Barney was already on the phone, calling in the visible symptoms. Neither he nor his partner made any attempt to touch Sandra Milhaus.
Tobias looked up at Paresh. “What is it?”
But the EMT shook his head. “I don’t know. But for God’s sake get these people contained, Debbie. Now!”
Interlude Thirty-nine
Feasterville, Pennsylvania
December 19, 6:05 P.M. EST
Rafael Santoro did not want to make this call. In all the years during which he had served the Goddess and the Seven Kings he had only had to make such a call twice. This was the third time he would have to report not one failure but two.
The King of Plagues answered, his voice mildly distorted by his scrambler.
Instead of a greeting, Gault said, “I’m watching CNN. I’m hearing a lot about an attack on a house in Jenkintown that ended with four dead and two taken. I’m also hearing about a bunch of trigger-happy wankers who shot up an effing Starbucks. I’m hearing about civilian casualties. I’m hearing about a dead sodding writer. Can you guess what I’m not hearing about? I’m not hearing about Amber-fucking-Taylor and her children being spooned into body bags. I’m not hearing about a dead federal agent named Joe-effing-Ledger. Want to fucking tell me why not?”
Santoro took a calming breath. He was deeply ashamed. “I have no excuses.”
“Who’d you send? The frigging Mousketeers?”
“I used local assets on both jobs.”
“Kingsmen?”
“Chosen. Trey Foster and his team out of Philadelphia were given the Taylor pickup. I used Sarducci and his team for Starbucks. That is the Jersey crew I’ve used for three situations for the Kings over the last year.”
“Did they screw those up, too?” Gault’s voice was loud and full of acid.
“No,” said Santoro calmly. “Both teams have done good work for us in the past.”
“God damn it, Rafael.”
“They were unprepared for the arrival of DMS field teams at both locations.”
“What?” Gault screamed the question so loud Santoro winced and held the phone away from his ear. When the King of Plagues was done shouting, Santoro explained what had happened.
“Such calamities are the price when action is taken without planning, yes? Had I been given more time, I would have scouted the area, set watchers on the perimeter, and listened for activity on our information stream. However …” He let the rest hang.
“Describe them to me,” snapped Gault, and when Santoro finished he said, “That’s sodding Echo Team. They’re Ledger’s team, but what the bloody hell are they doing in Southampton?”
Gault shouted more and Santoro endured it, sighing quietly as he drove.
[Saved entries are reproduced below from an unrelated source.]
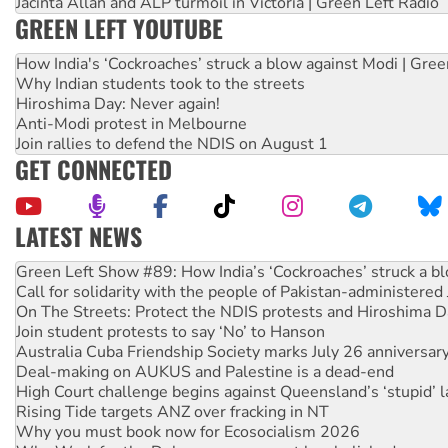
Jacinta Allan and ALP turmoil in Victoria | Green Left Radio
GREEN LEFT YOUTUBE
How India's ‘Cockroaches’ struck a blow against Modi | Gre
Why Indian students took to the streets
Hiroshima Day: Never again!
Anti-Modi protest in Melbourne
Join rallies to defend the NDIS on August 1
GET CONNECTED
LATEST NEWS
Call for solidarity with the people of Pakistan-administer
On The Streets: Protect the NDIS protests and Hiroshima D
Join student protests to say ‘No’ to Hanson
Australia Cuba Friendship Society marks July 26 anniversar
Deal-making on AUKUS and Palestine is a dead-end
High Court challenge begins against Queensland’s ‘stupid’ 
Rising Tide targets ANZ over fracking in NT
Why you must book now for Ecosocialism 2026
Why Work for the Dole programs must be abolished
Knitting Nannas tell NSW MPs: ‘Do a lot better’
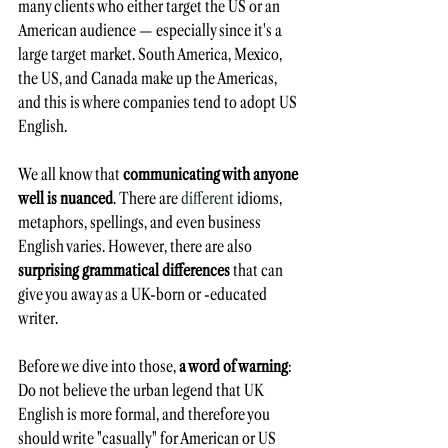
many clients who either target the US or an 
American audience — especially since it's a 
large target market. South America, Mexico, 
the US, and Canada make up the Americas, 
and this is where companies tend to adopt US 
English. 
We all know that 
communicating with anyone 
well is nuanced
. There are 
different
 idioms, 
metaphors, spellings, and even business 
English varies. However, there are also 
surprising grammatical differences
 that can 
give you away as a UK-born or -educated 
writer.
Before we dive into those,
 a word of warning
: 
Do not believe the urban legend that UK 
English is more formal, and therefore you 
should write "casually" for American or US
As much as he loved and honored the new consort of the Goddess and even though he would gladly die for this man, as he would for any of the Kings, Sebastian Gault could be a tiresome bore. And he was loud. Santoro, however, was never loud. Loud was crass—except for the loud shrieks and cries of his angels in their moment of transformation.
“How bad is this?” asked Gault.
“Nine of the Jersey team are dead, as are four of the Philadelphia team. Three operatives are in DMS custody.”
“Can you get to them?”
“Impossible.”
“What do they know?”
“Nothing of any value. Even under torture they have nothing useful to reveal.”
Which was only partly true. They knew Santoro’s name and that he worked for the Seven Kings, but Santoro did not think that this provided enough of a threat to risk having the King of Plagues lose his temper again.
“What would you like me to do?”
Gault sighed. “There’s nothing you can do. Let the DMS have them.” He sighed again, deeply and for a long time. Santoro could almost feel Gault’s blood pressure dropping. “Besides … and to be fair, I did ask for this to be splashed across the news feeds. It was. I was hoping that it would reinforce the threatening presence of the Kings … not make us look like imbeciles.”